Los juegos políticos en época de crisis ponen en riesgo la vida de millones de personas.
Que nos vamos a contagiar, parece ser un hecho ineludible. Que
algunos vamos a morir, también. De hecho, estamos presenciando en
primera fila un suceso capaz de poner en jaque no solo nuestra capacidad
de supervivencia, sino también –y muy importante- nuestra sensibilidad
humana, nuestro sentido comunitario y nuestra forma de afrontar la
incertidumbre con respecto al futuro, algo tan ajeno a nuestras
expectativas. La pandemia que ha paralizado al mundo revela las
falencias con relación a la capacidad de la ciencia y la medicina -cuyos
avances no parecen suficientes ante el ataque de un virus desconocido-,
sino también la falta de certeza sobre los mecanismos detrás de
decisiones trascendentales de las cuales depende la vida humana.
Los sistemas que han regido nuestros países durante más de un siglo
–y sus estructuras de base con un claro carácter colonialista- se
distinguen por la concentración del poder y las restricciones de acceso a
la educación para las grandes mayorías, con el propósito de blindar ese
poder y mantener a raya cualquier intento de democratización y
participación popular en los ámbitos políticos. El neoliberalismo llevó
el sistema al extremo, consolidando sus estructuras al impedir el
desarrollo económico de las capas más necesitadas y convirtiéndolas en
un vivero de mano de obra básica sin oportunidades de progreso, pero muy
necesario para asegurarse el incremento de su riqueza.
Los gobernantes puestos en el poder por las élites, por lo tanto,
responden a consignas dictadas por los intereses corporativos y toman
decisiones consensuadas con sus patrocinadores. Este es el escenario en
plena pandemia: políticos ajenos al bien común con el poder de decidir
sobre la vida de millones de seres humanos, todo ello con base en la
preeminencia del sistema económico. Para esta cúpula, el Covid19 ha sido
la panacea. Se acallaron las protestas, se impuso el miedo y el flujo
de los recursos para atender la crisis sanitaria se modera de acuerdo
con estrategias diseñadas a puerta cerrada.
En síntesis, la vida de los pueblos del tercer mundo –y también de
los primeros, según se puede observar- se encuentra atada a decisiones
divorciadas del más básico concepto humanitario, dependiente de cuánto
se podrá evitar la reducción de los grandes capitales aun cuando para
ello deba ponerse en riesgo la vida de los trabajadores.
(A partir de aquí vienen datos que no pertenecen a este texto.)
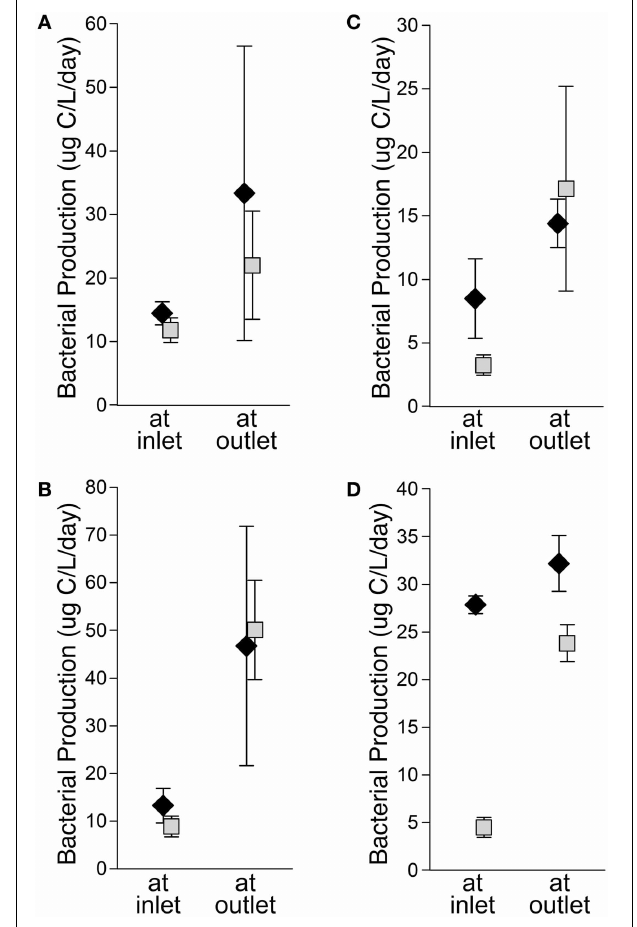
FIGURE 4 | Left: Early summer transplants at I-8 inlet and outlet from 5 to 9 July 2005 (A) and 2–4 July 2007 (B). Right: Late summer transplants at I-8 inlet and outlet from 26 to 28 July 2005 (C) and 1–3 Aug. 2006 (D) . For all graphs, diamonds are inlet communities and squares are outlet communities. Error bars are standard error of the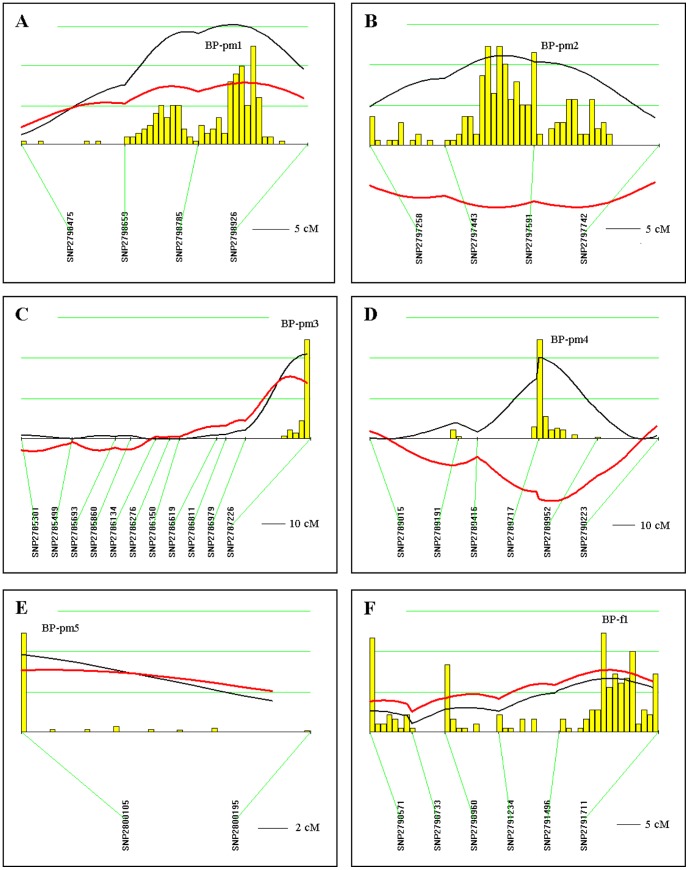
QTLs for blood pressure (BP) in post-menopausal (16 months old) F2 (Dahl S×R)-intercross female rats.Chromosomes with suggestive, significant and highly significant QTLs were analyzed by interval mapping with bootstrap resampling method to estimate a confidence interval (QTXb19 Map Manager): Panel A, chromosome 13 (BP-pm1); B, chromosome 11 (BP-pm2); C, chromosome 2 (BP-pm3); D, chromosome 4 (BP-pm4); E, chromosome 15 (BP-pm5) and F, chromosome 5 (BP-f1). Yellow histograms represent the bootstrap-based confidence intervals for the detected QTLs. For a histogram with single peak, widths define the confidence interval for the QTL. Histograms with more than one peak suggest that there may be multiple linked QTLs or that the QTL is not well defined (QTXb19 Map Manager). Orientation of chromosomes: left→right starting from lowest Mbp. Horizontal green lines [—] mark LOD values for significance of linkage, from top to bottom: highly significant LOD≥3.70; significant LOD≥2.48; suggestive LOD≥1.22; LOD [—]; regression coefficient [—].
Como música de
fondo, se utiliza el ámbito mediático y el universo virtual para
confundir conceptos, divulgar información inexacta, incitar al rechazo
de grupos vulnerables y plantear escenarios de terror cuyo impacto
provoca una conveniente parálisis social.
Las relaciones indecentes entre capital y política nunca habían sido
tan puestas en evidencia como en este paréntesis, cuyos límites y
extensión son todavía una incógnita. En esta emergencia sanitaria de
proporciones globales, la destrucción de la infraestructura estatal -con
todo lo que ello implica- programada y perpetrada a espaldas de los
pueblos, constituye la prueba palpable de que el sistema político y
económico predominante es, más que una estrategia capitalista, un
auténtico suicidio y sobre todo una amenaza a las posibilidades de
desarrollo de nuestros países.
En estos días ha quedado a la vista el esqueleto endeble de un
sistema depredador, cuyas falacias caen por su peso ante la evidencia
palpable de su incapacidad de respuesta a una crisis humanitaria. El
mundo tiene que cambiar, pero también nuestra percepción de la realidad.
Esta pandemia parece ser parte de una guerra y, nosotros, simple carne
de cañón.
El debilitamiento de los Estados ha probado ser un auténtico suicidio.